> **PARTS OF THE EXERCISE**:
A. List every place name that appears in the education reform passage below.
B. Resume the education reform passage, picking up right after its final sentence.

> **TEXT**:
Content starts

This is what has made our education reforms so transformational – they are devo-max in the truest sense of the world.
They were founded on the core belief that the future of our education system was best served in the hands of professionals on the frontline, not politicians and bureaucrats in Whitehall or town halls.
This white paper is the next stage on that journey.
It does not propose another big idea to be imposed on schools – instead it lays out how we will give schools, school leaders, and the education profession the power, incentives and accountability to give every child an excellent education. And it sets out the underpinning infrastructure that will equip schools to succeed and build an adaptive, dynamic school system, which rewards innovation, spreads excellence and is intolerant of failure.
The vision you will read in the white paper is the vision for a truly future-facing education system, based on learning from the best systems around the world, and designed not just to deal with the challenges of today but of years to come.
Autonomy not abdication
Reading the white paper should leave you with no doubt that we are strong proponents of school freedom. But let me be clear that giving every school autonomy does not mean the government will be abdicating its responsibilities. I am not so naïve as to believe that academy status in itself is a magic wand.
There is and always will be a role for government in education. The public rightly expects their elected government to hold schools to account for the outcomes young people achieve and the investment tax payers put in.
This white paper outlines a radically different role for government to play – my job is to create the conditions for autonomy to succeed right across the country.
The past 5 years have demonstrated incontrovertibly that autonomy and freedom in the hands of excellent leaders and outstanding teachers delivers excellence. We also know that excellence can be delivered in the most challenging of environments.
Just ask the pupils at Lowedges Junior Academy in Sheffield where 45% of pupils are eligible for free school meals. Aston Community Education Trust, an experienced sponsor with a track record in turning around primary schools became its sponsor in 2014. With the trust’s support the school has managed to bring about a 36% jump in pupils achieving level 4 in reading, writing and maths at key stage 2 from 45% when it took over to 81% now.
And it’s not just a few isolated examples. We have 1.4 million more pupils in ‘good’ and ‘outstanding’ schools since 2010 because our reforms, translated into reality on the ground by the hard work of school leaders and teachers, really do work.
But, for all that we have unlocked excellence, as I have said many times before, we do not yet have that excellence everywhere and for me, the everywhere is non-negotiable.
Pockets of excellence are fantastic and act as trailblazers for the system, but their impact will be marginal if we cannot find a way for the rest of the system to learn from their success. Because we’re not asking schools to do any more than the best schools are already doing.
Our country can’t afford a 2-tier education system with London streaking ahead and areas like Knowsley and Medway lagging behind. It’s morally wrong and economically self-defeating.
Instead we have to enable every area to excel. And I do mean enable – we will not be directing and driving from Whitehall. But we will do more to ensure that autonomous leaders across the country have the tools they need to succeed. We know that schools improve fastest when they work together – and we will focus on helping that to happen, through MATs and teaching school alliances. And all the more so in areas that have seen entrenched educational failure for generations.

Content ends

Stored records
Content starts

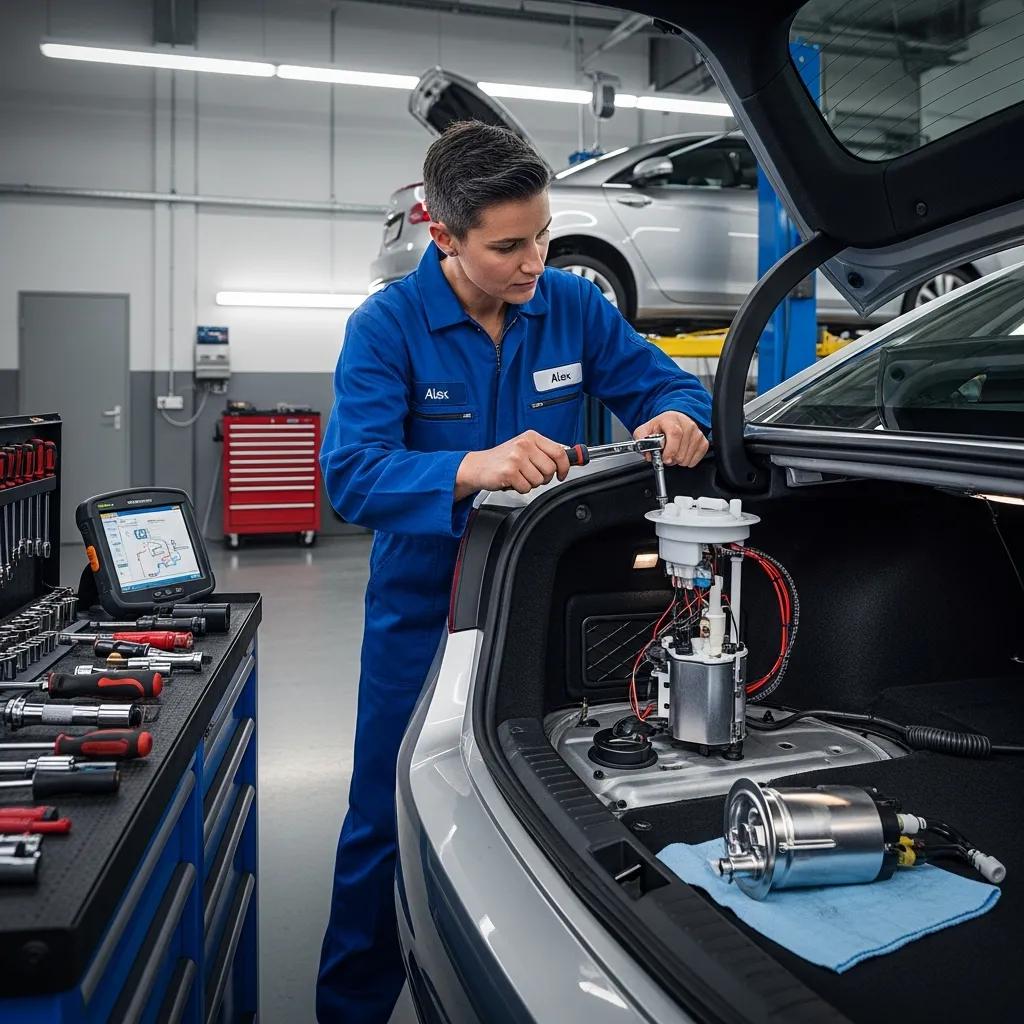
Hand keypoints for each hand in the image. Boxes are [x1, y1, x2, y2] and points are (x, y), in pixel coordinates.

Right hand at [456, 431, 570, 498]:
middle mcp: (524, 444)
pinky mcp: (509, 471)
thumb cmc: (503, 459)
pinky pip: (526, 488)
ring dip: (530, 483)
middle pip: (550, 469)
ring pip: (539, 480)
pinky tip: (512, 481)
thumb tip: (570, 460)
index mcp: (531, 437)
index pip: (559, 452)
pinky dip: (520, 489)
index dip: (564, 466)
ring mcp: (516, 457)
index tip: (562, 474)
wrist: (478, 466)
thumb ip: (545, 453)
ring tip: (519, 476)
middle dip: (543, 477)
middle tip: (531, 475)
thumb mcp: (525, 449)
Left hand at [633, 411, 707, 466]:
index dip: (670, 450)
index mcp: (671, 420)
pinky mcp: (703, 441)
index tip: (665, 459)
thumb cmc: (661, 426)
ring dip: (679, 460)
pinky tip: (682, 455)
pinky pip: (697, 458)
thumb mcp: (645, 429)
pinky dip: (688, 461)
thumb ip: (641, 440)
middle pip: (682, 449)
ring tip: (674, 454)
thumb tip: (648, 455)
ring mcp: (697, 433)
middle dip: (672, 458)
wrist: (674, 419)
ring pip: (688, 456)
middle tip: (666, 456)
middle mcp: (687, 424)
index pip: (675, 434)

Content ends

> **WRITTEN ANSWERS**:
A. Whitehall, Sheffield, London, Knowsley, Medway

B.
One of the first acts of the coalition government was to turbo-charge Lord Adonis’ academy programme.
We saw how autonomy gave strong sponsors the freedom and flexibility they needed to turn around failing schools, and we saw no reason why ‘good’ and ‘outstanding’ school leaders shouldn’t have that freedom as well.
I’m talking about schools like Harris Academy in Peckham which runs a year round academic Saturday school for key stage 4 and key stage 5 pupils or King Solomon Academy which runs an extended school day for its students or Kings Leadership Academy in Warrington which teaches character through weekly public speaking, philosophy and ethics classes.
We now have well over 5,000 schools as academies, the majority of secondary schools and increasing numbers of primary schools.
Our Education and Adoption Act, which received royal assent yesterday takes that approach a step further, allowing us to turn around not just failing schools but those that have coasted over a period of time and failed to stretch pupils to reach their potential. It also gives us the same powers to intervene in those academies which have, for whatever reason, fallen behind.
And yesterday at the budget the Chancellor announced the next phase of the academies programme, which will see every school on the path to become an academy.
Why have we done this? Because it’s abundantly clear that academy status leads to a more dynamic, more responsive and ultimately higher-performing education system, it allows successful school leaders not just to consolidate success but to spread that excellence right across the country.
I can hear the howls of derision from opponents of academies – asking “what about this one or that one that struggled?”
It’s true some academies have been weaker than others, some haven’t met the high expectations that we’ve set for them. But here’s the crucial difference, when a local authority school failed, it was stuck with the local authority, end of story.
Under a system of academies and multi-academy trusts we have the power not just to intervene swiftly, but to actively move schools to new management to turn them around.
Rather than the perverse situation which persisted before in which schools were islands and stronger heads were unable to spread their reach and influence and weaker schools were left to languish under the monopoly of LA control. We now have a system where the best leaders can take control of those weaker schools, turn them around and in doing so transform the life chances of young people that attend them.
Outstanding sponsors, great heads, successful trusts aren’t constrained by geographical borders; they can extend their reach to wherever they’re needed, wherever they can make a difference.
For that reason, this white paper places a premium on the growth of multi-academy trusts – because they allow for strong governance, sharing of resources, true collaboration and better opportunities for staff development.
There will always be a role for schools which can make it on their own, but we want to see more schools embracing the benefits of partnership that only multi-academy trusts can offer.
And to ensure that the system remains responsive we will allow new entrants to come in where there is basic need, educational need or a demand for innovation.
That is what the free school programme gives us; it allows parents to demand more for their children and for pioneering visionaries to establish schools that bring in cutting edge ways of engaging and inspiring young people.
A system based on academies and free schools working dynamically together can’t stagnate, because where schools are struggling, they’ll be able to benefit from collaboration and support, and where they simply aren’t delivering the school can be re-brokered to a new MAT or parents and teachers will be free to set up new schools. This system of collaboration and competition which lies at the heart of a MAT-based system means that schools will continue to strive for excellence and be firmly focused on the future.
But before that system of collaboration and competition can really work, we need to tackle those areas where there has been entrenched failure and there simply isn’t the capacity to take advantage of the promise that autonomy offers.
Autonomy cannot be a recipe for allowing the highest performing areas of our country to grow in strength, while the weaker ones fall further behind.
That means we must take a smarter approach to autonomy with a clearly defined role for the government within an autonomous system and that is the second theme of this white paper – supported autonomy.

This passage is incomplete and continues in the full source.